__Podany fragment__.
▬▬▬▬▬▬

Mamy teoretycznie 15 osób w drużynie, nawet 16 według oficjalnej strony ligi (no ale tam nam wpisali kogoś kto zagrał raz i więcej się to nie zdarzy raczej).
Możemy odliczyć od tego osoby wpisane z przyczyn towarzyskich - 2.
To zostawia nam 13 zawodników. Rozdzielając to na pozycję mamy
  • Rozgrywający: 1
  • Atakujący: 1
  • Przyjmujący: 4
  • Środkowi: 6
  • Libero: 1
Szokujące, nieprawdaż?
1 rozgrywający i 1 środkowy mają skręcone kostki a reszta może w większym lub mniejszym stopniu grać, i wszyscy wpisali albo dali znać, że przyjdą (oprócz jednego "być może")*
No po prostu luksus, takiego tłumu nie było chyba nigdy.... i wtedy się zaczęło:
"Rozchorowałem się.... więc nie da rady żebym jutro był. Sorka"
Trudno, wciąż mamy rezerwę.
"Na środku na pewno nie zagram, boję się o tą nogę"
Nie no, jasne. Zdrowie najważniejsze.
"Mam nadzieję, że nie jestem dziś potrzebny. Z moją formą fizyczną jest strasznie. A poza tym się nie wyrobię z czasem"
No to musiało być naprawdę źle z formą fizyczną tego środkowego, skoro uznał, ze lepiej bym ja grał na środku. Tym bardziej, że nie był w stanie nawet trafić na halę w czasie, w którym zjadłem obiad, poszedłem do labu coś zabrać, pojechałem z Ochoty na Służew, przepakowałem się, zrobiłem sobie i zjadłem jeszcze jedno danie do obiadu, pojechałem na halę i byłem tam pół godziny przed czasem. No tak, jeśli ktoś potrzebuje 3 godzin czasu żeby trafić na miejsce, to rzeczywiście nie bardzo nadaje się do gry.

▬▬▬▬▬▬

(Wpisy ze zbioru danych)
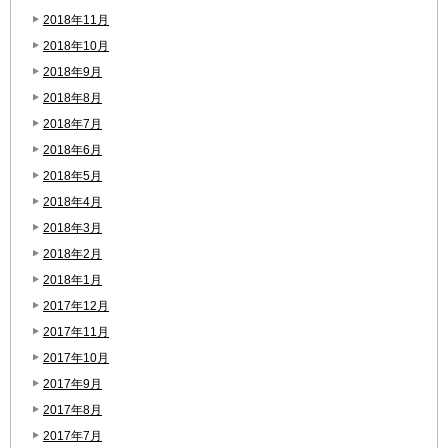
2018年11月
2018年10月
2018年9月
2018年8月
2018年7月
2018年6月
2018年5月
2018年4月
2018年3月
2018年2月
2018年1月
2017年12月
2017年11月
2017年10月
2017年9月
2017年8月
2017年7月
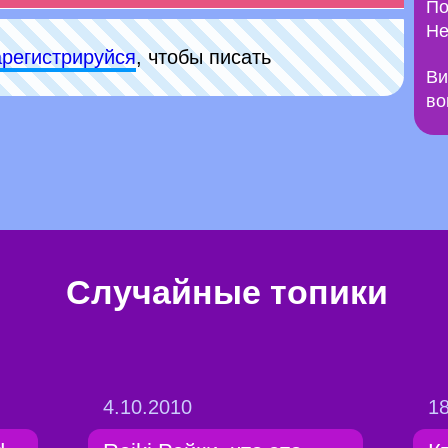
По
Не
арeгиcтpируйся
, чтобы писать
Ви
во
Случайные топики
4.10.2010
18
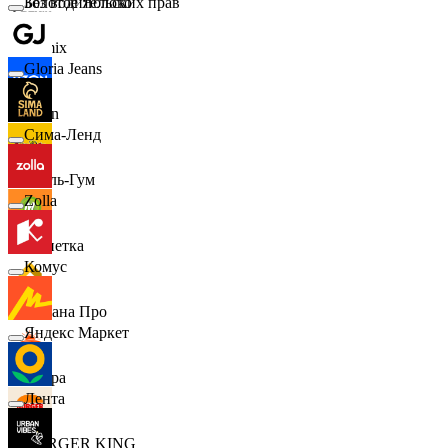
Золотое Яблоко
Без водительских прав
Demix
Gloria Jeans
Ozon
Сима-Ленд
Бубль-Гум
Zolla
Монетка
Комус
Лемана Про
Яндекс Маркет
7 утра
Лента
BURGER KING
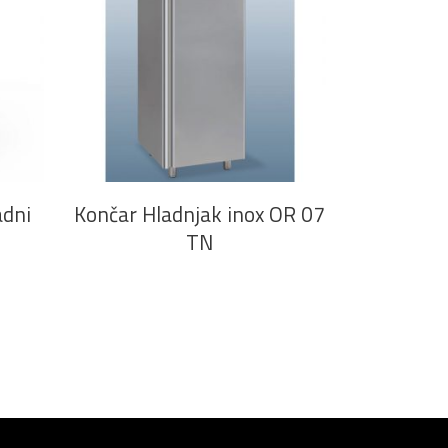
PROČITAJ VIŠE
adni
Končar Hladnjak inox OR 07
TN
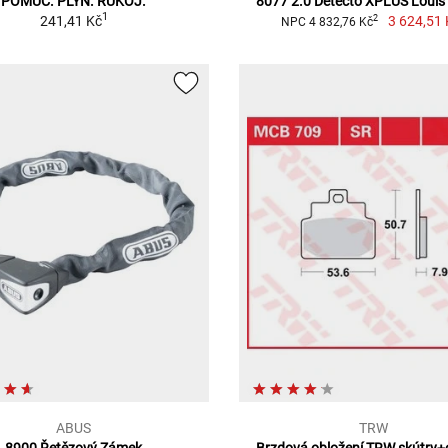
POMŮC. PLYN. RUKOJ.
8077 2.0 Detecto XPLUS Louis 
1
241,41 Kč
3 624,51 
2
NPC 4 832,76 Kč
ABUS
TRW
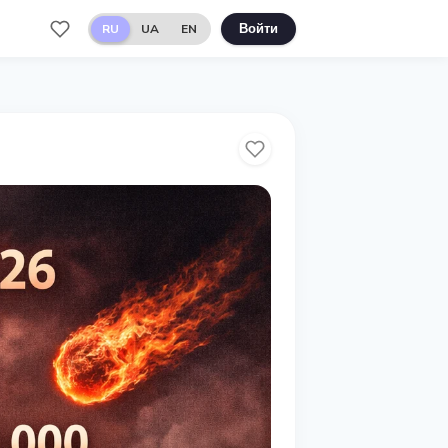
RU
UA
EN
Войти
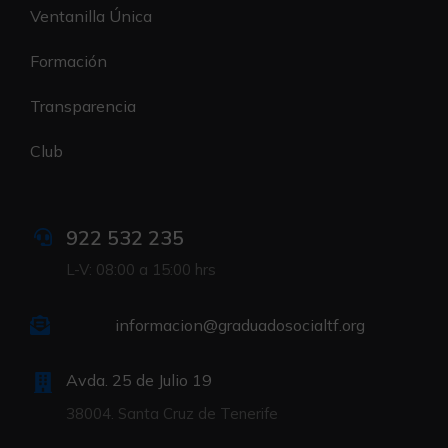
Ventanilla Única
Formación
Transparencia
Club
922 532 235
L-V: 08:00 a 15:00 hrs
informacion@graduadosocialtf.org
Avda. 25 de Julio 19
38004. Santa Cruz de Tenerife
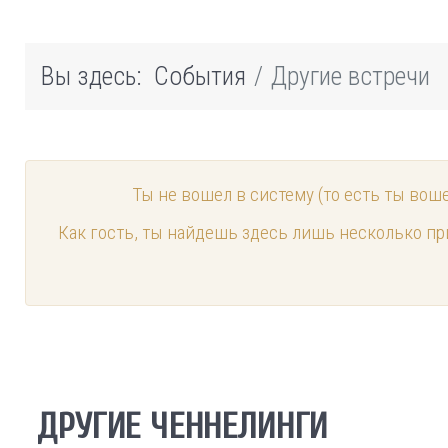
Вы здесь:
События
Другие встречи
Ты не вошел в систему (то есть ты вош
Как гость, ты найдешь здесь лишь несколько пр
ДРУГИЕ ЧЕННЕЛИНГИ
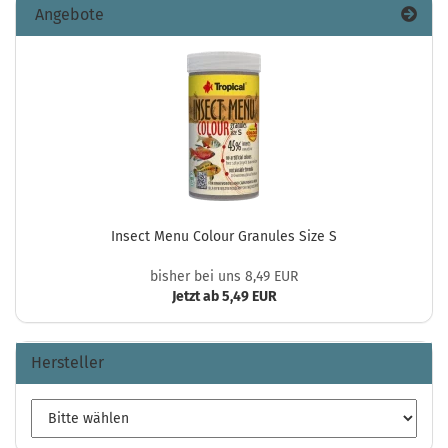
Angebote
Insect Menu Colour Granules Size S
bisher bei uns 8,49 EUR
Jetzt ab 5,49 EUR
Hersteller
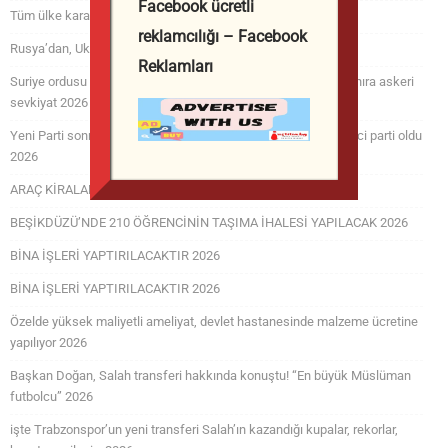
Facebook ücretli
Tüm ülke karanlığa gömüldü! ABD’yi suçladılar 2026
reklamcılığı – Facebook
Rusya’dan, Ukrayna’ya balistik füze yağmuru! 2026
Reklamları
Suriye ordusu seferberlik ilan etti! Askerler izinden çağırıldı! Sınıra askeri
sevkiyat 2026
Yeni Parti sonrası son anket sonuçları açıklandı: CHP yine ikinci parti oldu
2026
ARAÇ KİRALAMA HİZMETİ ALINACAKTIR 2026
BEŞİKDÜZÜ’NDE 210 ÖĞRENCİNİN TAŞIMA İHALESİ YAPILACAK 2026
BİNA İŞLERİ YAPTIRILACAKTIR 2026
BİNA İŞLERİ YAPTIRILACAKTIR 2026
Özelde yüksek maliyetli ameliyat, devlet hastanesinde malzeme ücretine
yapılıyor 2026
Başkan Doğan, Salah transferi hakkında konuştu! “En büyük Müslüman
futbolcu” 2026
işte Trabzonspor’un yeni transferi Salah’ın kazandığı kupalar, rekorlar,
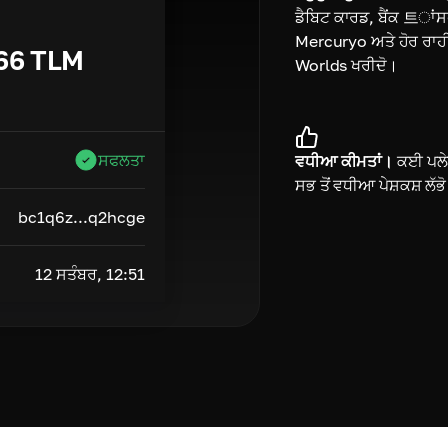
ਡੈਬਿਟ ਕਾਰਡ, ਬੈਂਕ 트ਾਂ
Mercuryo ਅਤੇ ਹੋਰ ਰਾਹੀਂ
66
TLM
Worlds ਖਰੀਦੋ।
ਸਫਲਤਾ
ਵਧੀਆ ਕੀਮਤਾਂ।
ਕਈ ਪਲੇਟ
ਸਭ ਤੋਂ ਵਧੀਆ ਪੇਸ਼ਕਸ਼ ਲੱਭ
bc1q6z...q2hcge
12 ਸਤੰਬਰ, 12:51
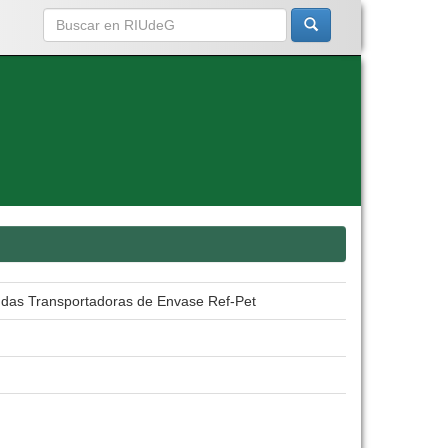
andas Transportadoras de Envase Ref-Pet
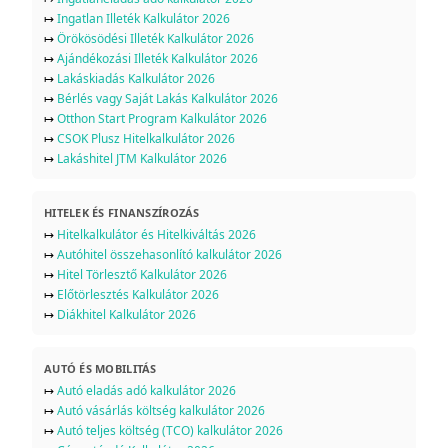
↦
Ingatlan Illeték Kalkulátor 2026
↦
Örökösödési Illeték Kalkulátor 2026
↦
Ajándékozási Illeték Kalkulátor 2026
↦
Lakáskiadás Kalkulátor 2026
↦
Bérlés vagy Saját Lakás Kalkulátor 2026
↦
Otthon Start Program Kalkulátor 2026
↦
CSOK Plusz Hitelkalkulátor 2026
↦
Lakáshitel JTM Kalkulátor 2026
HITELEK ÉS FINANSZÍROZÁS
↦
Hitelkalkulátor és Hitelkiváltás 2026
↦
Autóhitel összehasonlító kalkulátor 2026
↦
Hitel Törlesztő Kalkulátor 2026
↦
Előtörlesztés Kalkulátor 2026
↦
Diákhitel Kalkulátor 2026
AUTÓ ÉS MOBILITÁS
↦
Autó eladás adó kalkulátor 2026
↦
Autó vásárlás költség kalkulátor 2026
↦
Autó teljes költség (TCO) kalkulátor 2026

▬▬▬▬▬▬

__Polecenie__. Napisz dalszy ciąg relacji o kompletowaniu składu drużyny, zaczynając zaraz po jej ostatnim zdaniu.

__Wynik ćwiczenia__.
"Ja chyba mówiłem że mnie nie będzie raczej. I mam 15 stron protokołu do napisania na jutro"
Oj biedactwo. W końcu terminarz znamy dopiero od miesiąca, a termin oddania protokołu też pewnie znany był zaledwie z tydzień czy dwa.
Na tym tle nieśmiałe próby urwania się naszych kochanych przyjmujących wypadają blado. W końcu "jestem prosto ze spływu", "mam jutro kolosa" i "myślałem że powiedziałem ci, że nie mogę. kurde, kumple mnie zatłuką" nie są lepsze od wymówek naszych środkowych. Chociaż wątpię czy są gorsze.
Różnica polega jednak na tym, że przyjmujący się stawili. Spytali się mnie, czy mogą sobie odpuścić, a nie przekazali mi tylko informację i mieli resztę gdzieś (wszyscy wiemy gdzie, ale jestem tu gościnnie a gospodarz, w przeciwieństwie do mnie, nie jest miłośnikiem dosadnych określeń).
Nie chcę słyszeć żadnych tłumaczeń. Nie dlatego, że przez ostatnie 6 dni spałem 24 godziny, zmuszony do szaleńczej pracy przez debila mojego promotora, że kolejne zachcianki poznałem wczoraj o 20 i siedziałem nad nimi do 2 w nocy, o szóstej wstałem na debilny turniej walczakowy, cały dzień w biegu, z rozwaloną nogą, a jednak przyjechałem i zagrałbym, gdyby było to po prostu potrzebne. Taki debil jak ja jest przecież potrzebny tylko jeden, bo jak inaczej znaleźć kogoś kto będzie pisał głupie posty na cudzych blogach, płacił, dzwonił, kłócił się z sędziami i kolekcjonował wrogów wyzywających mnie bez powodu od chujów przy całej (prawie) drużynie, co nikomu z drużyny nie przeszkadza.
Nie chcę słyszeć tłumaczeń, ponieważ nie ma znaczenia kto był winien a kto nie, czyja wymówka była lepsza i czy były jakieś naciągane. Nawet gdyby wszystkie nieobecności były usprawiedliwione i niezawinione, nie zmienia to faktów:
  • W najważniejszym meczu sezonu, miało być 5 środkowych, a był 1.
  • 12 osób (+ja) ucieszyło się gdy znalazłem halę na środę. "Super, pasuje mi, będę chodził". W ostatnią środę było nas sześciu, w tym ja i 2 ściągniętych w ostatniej chwili kolesi od Walczaka.
  • Zapłaciłem na razie 1320 złotych. Dostałem 250.
Jestem uzależniony od siatkówki i zrobię wiele, żeby móc grać, ale do cholery są pewne granice.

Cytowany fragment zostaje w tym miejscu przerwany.